# Working data
_____
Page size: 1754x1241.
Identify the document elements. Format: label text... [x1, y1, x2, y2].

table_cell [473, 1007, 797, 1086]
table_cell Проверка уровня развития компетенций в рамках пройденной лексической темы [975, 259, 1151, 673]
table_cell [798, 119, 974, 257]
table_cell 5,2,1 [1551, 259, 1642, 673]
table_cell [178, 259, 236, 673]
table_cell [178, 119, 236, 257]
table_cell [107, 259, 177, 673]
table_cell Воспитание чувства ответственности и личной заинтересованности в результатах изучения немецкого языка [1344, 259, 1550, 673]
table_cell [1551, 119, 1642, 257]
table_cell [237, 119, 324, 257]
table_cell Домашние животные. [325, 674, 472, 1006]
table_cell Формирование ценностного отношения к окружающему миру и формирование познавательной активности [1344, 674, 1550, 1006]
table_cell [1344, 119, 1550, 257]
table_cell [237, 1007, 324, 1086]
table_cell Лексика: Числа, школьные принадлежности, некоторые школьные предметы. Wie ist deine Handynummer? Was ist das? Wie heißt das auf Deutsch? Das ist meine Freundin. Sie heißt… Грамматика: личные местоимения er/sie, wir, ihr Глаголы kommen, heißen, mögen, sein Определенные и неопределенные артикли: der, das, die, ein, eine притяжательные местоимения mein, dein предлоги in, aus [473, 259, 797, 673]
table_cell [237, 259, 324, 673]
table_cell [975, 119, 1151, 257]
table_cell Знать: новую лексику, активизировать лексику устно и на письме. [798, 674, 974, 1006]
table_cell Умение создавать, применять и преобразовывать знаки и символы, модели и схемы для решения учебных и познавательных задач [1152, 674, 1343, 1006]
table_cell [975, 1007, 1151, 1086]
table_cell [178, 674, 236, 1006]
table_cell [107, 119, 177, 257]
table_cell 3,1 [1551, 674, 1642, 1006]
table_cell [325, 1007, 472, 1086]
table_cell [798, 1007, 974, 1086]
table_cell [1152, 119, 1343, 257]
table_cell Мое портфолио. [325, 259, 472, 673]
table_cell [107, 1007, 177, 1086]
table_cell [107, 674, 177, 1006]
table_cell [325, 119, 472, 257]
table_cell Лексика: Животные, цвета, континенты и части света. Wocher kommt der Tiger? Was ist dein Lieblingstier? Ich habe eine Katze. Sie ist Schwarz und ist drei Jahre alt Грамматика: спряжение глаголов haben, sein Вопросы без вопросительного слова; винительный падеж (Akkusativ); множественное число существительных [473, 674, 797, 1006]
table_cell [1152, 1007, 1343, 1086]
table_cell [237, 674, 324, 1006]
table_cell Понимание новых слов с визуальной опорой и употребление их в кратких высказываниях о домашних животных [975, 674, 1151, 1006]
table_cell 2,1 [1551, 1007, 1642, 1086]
_____
# Assignment
Gather and copy every line of the data in which the string "dein" is found.

# Answer box
table_cell Лексика: Числа, школьные принадлежности, некоторые школьные предметы. Wie ist deine Handynummer? Was ist das? Wie heißt das auf Deutsch? Das ist meine Freundin. Sie heißt… Грамматика: личные местоимения er/sie, wir, ihr Глаголы kommen, heißen, mögen, sein Определенные и неопределенные артикли: der, das, die, ein, eine притяжательные местоимения mein, dein предлоги in, aus [473, 259, 797, 673]
table_cell Лексика: Животные, цвета, континенты и части света. Wocher kommt der Tiger? Was ist dein Lieblingstier? Ich habe eine Katze. Sie ist Schwarz und ist drei Jahre alt Грамматика: спряжение глаголов haben, sein Вопросы без вопросительного слова; винительный падеж (Akkusativ); множественное число существительных [473, 674, 797, 1006]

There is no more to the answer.